> [EXERCISE]:
Give back each entry unchanged, minus pictures.

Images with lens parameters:
•••••

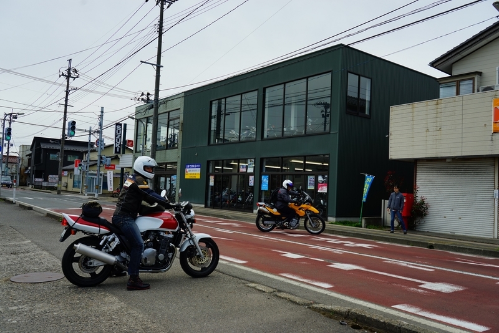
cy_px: 166
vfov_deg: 43.6
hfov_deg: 61.9
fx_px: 416
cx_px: 250
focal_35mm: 30
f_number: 8
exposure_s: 1/320
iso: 100
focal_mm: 30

•••••

> [REPLY TO THE TASK]:
cy_px: 166
vfov_deg: 43.6
hfov_deg: 61.9
fx_px: 416
cx_px: 250
focal_35mm: 30
f_number: 8
exposure_s: 1/320
iso: 100
focal_mm: 30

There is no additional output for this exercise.